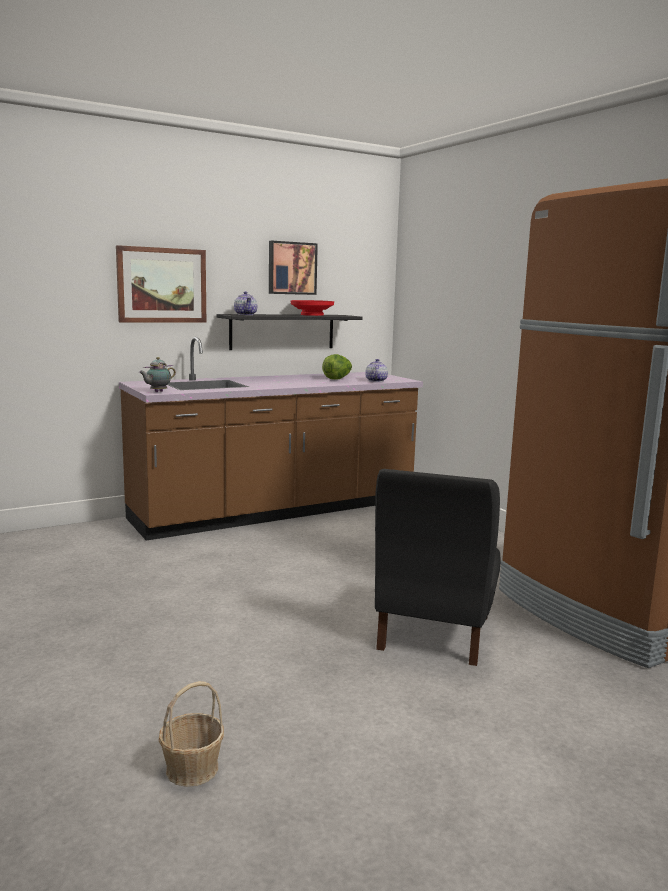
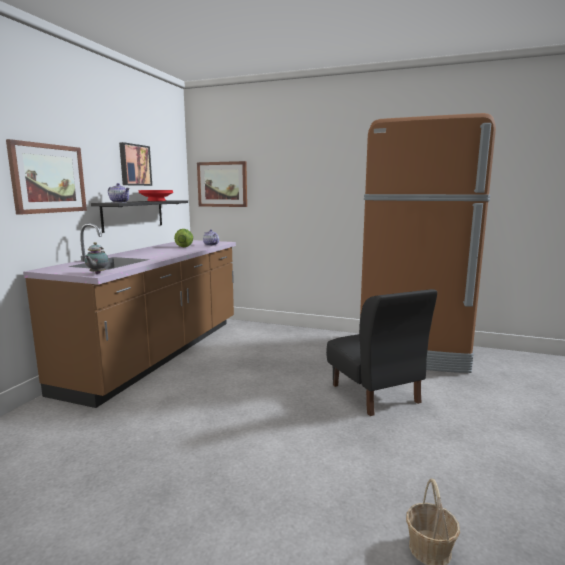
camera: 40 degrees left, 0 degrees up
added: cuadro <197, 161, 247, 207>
--
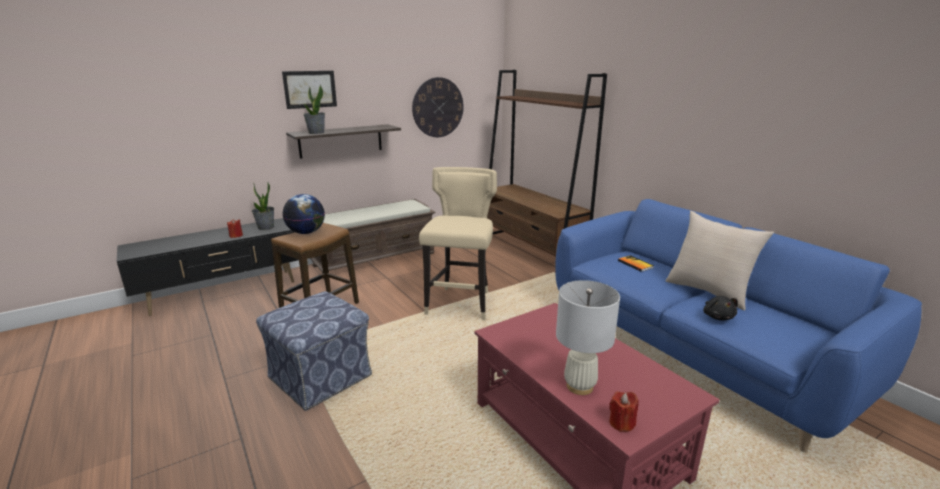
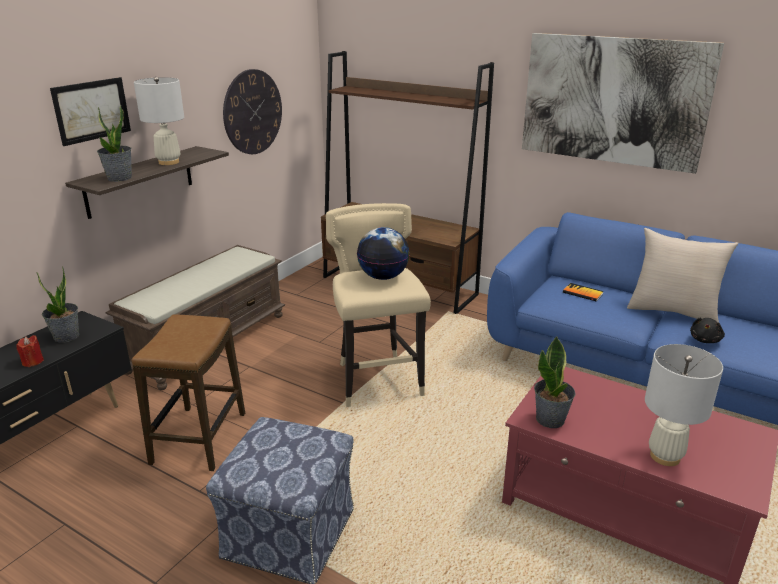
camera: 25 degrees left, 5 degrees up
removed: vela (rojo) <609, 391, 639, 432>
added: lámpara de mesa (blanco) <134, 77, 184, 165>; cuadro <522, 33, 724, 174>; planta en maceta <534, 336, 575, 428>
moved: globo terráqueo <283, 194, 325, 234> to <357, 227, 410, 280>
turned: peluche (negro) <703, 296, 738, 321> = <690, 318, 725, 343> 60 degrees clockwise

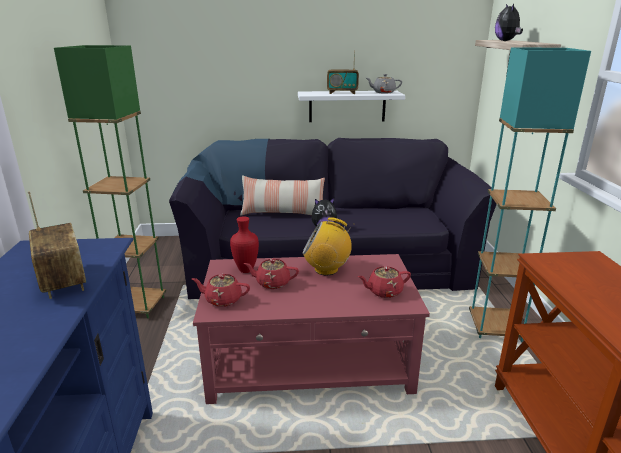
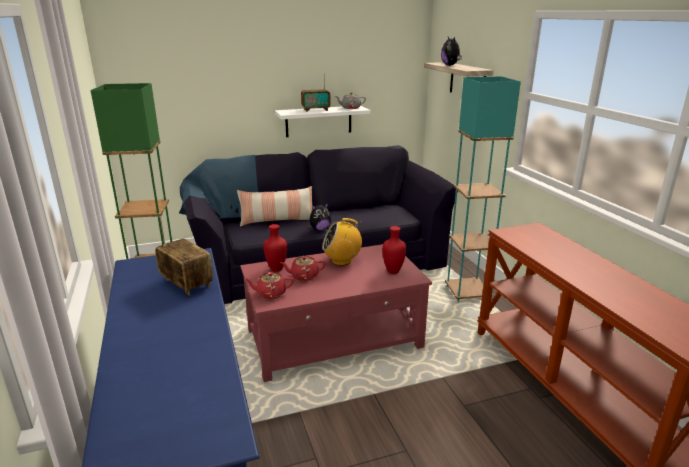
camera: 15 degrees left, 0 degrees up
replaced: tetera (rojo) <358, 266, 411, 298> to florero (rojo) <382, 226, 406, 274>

● What needs to be done
Will you return exactly the lines above from the one with "camera: 40 degrees left, 0 degrees up" down to the one with "added: cuadro <197, 161, 247, 207>", counting both as part of the range?

● Written reply
camera: 40 degrees left, 0 degrees up
added: cuadro <197, 161, 247, 207>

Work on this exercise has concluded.